What you should do: Rewrite the records from their start through the line containing "How many slices are in this pie chart?", changing "displayed" to "shown" and leaving everything else unchanged.

Given records:
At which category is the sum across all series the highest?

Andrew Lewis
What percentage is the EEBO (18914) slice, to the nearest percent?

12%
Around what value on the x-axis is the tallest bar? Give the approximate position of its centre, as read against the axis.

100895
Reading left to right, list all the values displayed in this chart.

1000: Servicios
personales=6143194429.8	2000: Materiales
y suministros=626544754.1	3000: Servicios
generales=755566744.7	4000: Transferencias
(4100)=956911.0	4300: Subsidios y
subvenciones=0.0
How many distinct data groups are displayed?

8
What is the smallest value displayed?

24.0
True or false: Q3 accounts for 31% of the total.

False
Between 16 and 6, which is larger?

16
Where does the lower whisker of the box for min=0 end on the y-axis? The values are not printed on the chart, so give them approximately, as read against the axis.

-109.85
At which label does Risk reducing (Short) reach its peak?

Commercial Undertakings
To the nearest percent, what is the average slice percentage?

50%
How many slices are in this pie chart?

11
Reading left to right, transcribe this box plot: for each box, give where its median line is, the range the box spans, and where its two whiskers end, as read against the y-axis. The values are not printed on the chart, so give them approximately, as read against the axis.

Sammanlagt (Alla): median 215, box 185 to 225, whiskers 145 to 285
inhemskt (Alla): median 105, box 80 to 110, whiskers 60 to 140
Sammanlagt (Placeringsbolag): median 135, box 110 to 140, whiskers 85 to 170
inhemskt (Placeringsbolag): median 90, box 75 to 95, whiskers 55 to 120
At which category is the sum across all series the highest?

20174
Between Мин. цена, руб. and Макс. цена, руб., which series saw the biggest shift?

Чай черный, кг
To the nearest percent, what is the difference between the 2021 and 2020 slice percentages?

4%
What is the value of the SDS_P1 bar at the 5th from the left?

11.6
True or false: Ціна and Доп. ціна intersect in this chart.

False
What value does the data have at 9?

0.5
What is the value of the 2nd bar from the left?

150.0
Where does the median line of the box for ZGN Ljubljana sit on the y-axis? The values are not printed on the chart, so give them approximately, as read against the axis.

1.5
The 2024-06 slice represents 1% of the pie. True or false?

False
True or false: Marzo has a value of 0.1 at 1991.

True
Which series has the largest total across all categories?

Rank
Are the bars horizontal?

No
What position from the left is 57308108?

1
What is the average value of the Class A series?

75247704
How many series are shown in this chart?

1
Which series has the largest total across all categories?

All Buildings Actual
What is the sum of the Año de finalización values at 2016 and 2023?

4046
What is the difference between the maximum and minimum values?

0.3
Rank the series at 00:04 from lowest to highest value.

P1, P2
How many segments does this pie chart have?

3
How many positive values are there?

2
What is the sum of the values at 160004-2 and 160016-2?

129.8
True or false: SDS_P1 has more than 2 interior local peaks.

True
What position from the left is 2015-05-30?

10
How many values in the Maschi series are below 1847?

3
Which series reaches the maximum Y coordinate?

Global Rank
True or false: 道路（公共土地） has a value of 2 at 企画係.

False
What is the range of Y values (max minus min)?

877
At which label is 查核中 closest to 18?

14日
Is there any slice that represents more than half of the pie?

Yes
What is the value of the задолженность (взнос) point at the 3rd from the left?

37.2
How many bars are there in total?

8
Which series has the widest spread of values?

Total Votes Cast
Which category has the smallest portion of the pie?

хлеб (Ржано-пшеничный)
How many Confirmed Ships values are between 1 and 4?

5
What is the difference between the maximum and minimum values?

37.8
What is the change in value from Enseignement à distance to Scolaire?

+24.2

Solution below:
At which category is the sum across all series the highest?

Andrew Lewis
What percentage is the EEBO (18914) slice, to the nearest percent?

12%
Around what value on the x-axis is the tallest bar? Give the approximate position of its centre, as read against the axis.

100895
Reading left to right, list all the values shown in this chart.

1000: Servicios
personales=6143194429.8	2000: Materiales
y suministros=626544754.1	3000: Servicios
generales=755566744.7	4000: Transferencias
(4100)=956911.0	4300: Subsidios y
subvenciones=0.0
How many distinct data groups are shown?

8
What is the smallest value shown?

24.0
True or false: Q3 accounts for 31% of the total.

False
Between 16 and 6, which is larger?

16
Where does the lower whisker of the box for min=0 end on the y-axis? The values are not printed on the chart, so give them approximately, as read against the axis.

-109.85
At which label does Risk reducing (Short) reach its peak?

Commercial Undertakings
To the nearest percent, what is the average slice percentage?

50%
How many slices are in this pie chart?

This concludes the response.